◆ Your instructions ◆
Set down word for word each line from the start of the listing through the line that contains "laptop: none [515,524,1302,909]", both included.

(Data records)

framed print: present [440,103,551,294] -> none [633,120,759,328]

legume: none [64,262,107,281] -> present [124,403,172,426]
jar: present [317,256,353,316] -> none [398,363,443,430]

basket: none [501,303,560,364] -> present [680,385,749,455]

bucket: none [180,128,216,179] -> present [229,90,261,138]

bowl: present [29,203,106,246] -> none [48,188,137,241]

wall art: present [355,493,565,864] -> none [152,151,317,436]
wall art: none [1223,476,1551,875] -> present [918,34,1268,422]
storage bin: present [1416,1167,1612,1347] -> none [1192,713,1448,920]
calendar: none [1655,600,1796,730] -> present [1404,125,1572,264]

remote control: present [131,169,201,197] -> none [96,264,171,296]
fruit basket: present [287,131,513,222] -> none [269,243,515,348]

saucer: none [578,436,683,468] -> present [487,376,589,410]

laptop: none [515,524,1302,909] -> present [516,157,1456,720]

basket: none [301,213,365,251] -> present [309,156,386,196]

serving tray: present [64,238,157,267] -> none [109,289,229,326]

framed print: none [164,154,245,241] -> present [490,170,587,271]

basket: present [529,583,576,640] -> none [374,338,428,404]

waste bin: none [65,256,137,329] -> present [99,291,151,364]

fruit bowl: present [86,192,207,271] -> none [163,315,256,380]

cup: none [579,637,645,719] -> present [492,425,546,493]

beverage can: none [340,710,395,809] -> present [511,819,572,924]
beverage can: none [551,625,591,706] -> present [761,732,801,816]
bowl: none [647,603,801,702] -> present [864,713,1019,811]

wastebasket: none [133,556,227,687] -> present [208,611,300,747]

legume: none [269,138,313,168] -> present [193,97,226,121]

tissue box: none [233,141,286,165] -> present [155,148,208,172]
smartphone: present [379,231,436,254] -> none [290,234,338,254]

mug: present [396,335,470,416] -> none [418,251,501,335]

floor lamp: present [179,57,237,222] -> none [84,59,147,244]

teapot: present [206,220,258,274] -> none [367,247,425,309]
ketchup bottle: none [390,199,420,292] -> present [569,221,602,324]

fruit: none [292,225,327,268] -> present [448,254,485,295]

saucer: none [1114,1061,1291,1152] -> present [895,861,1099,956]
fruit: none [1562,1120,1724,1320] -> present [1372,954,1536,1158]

(End Data records)

◆ Exercise answer ◆
framed print: present [440,103,551,294] -> none [633,120,759,328]

legume: none [64,262,107,281] -> present [124,403,172,426]
jar: present [317,256,353,316] -> none [398,363,443,430]

basket: none [501,303,560,364] -> present [680,385,749,455]

bucket: none [180,128,216,179] -> present [229,90,261,138]

bowl: present [29,203,106,246] -> none [48,188,137,241]

wall art: present [355,493,565,864] -> none [152,151,317,436]
wall art: none [1223,476,1551,875] -> present [918,34,1268,422]
storage bin: present [1416,1167,1612,1347] -> none [1192,713,1448,920]
calendar: none [1655,600,1796,730] -> present [1404,125,1572,264]

remote control: present [131,169,201,197] -> none [96,264,171,296]
fruit basket: present [287,131,513,222] -> none [269,243,515,348]

saucer: none [578,436,683,468] -> present [487,376,589,410]

laptop: none [515,524,1302,909] -> present [516,157,1456,720]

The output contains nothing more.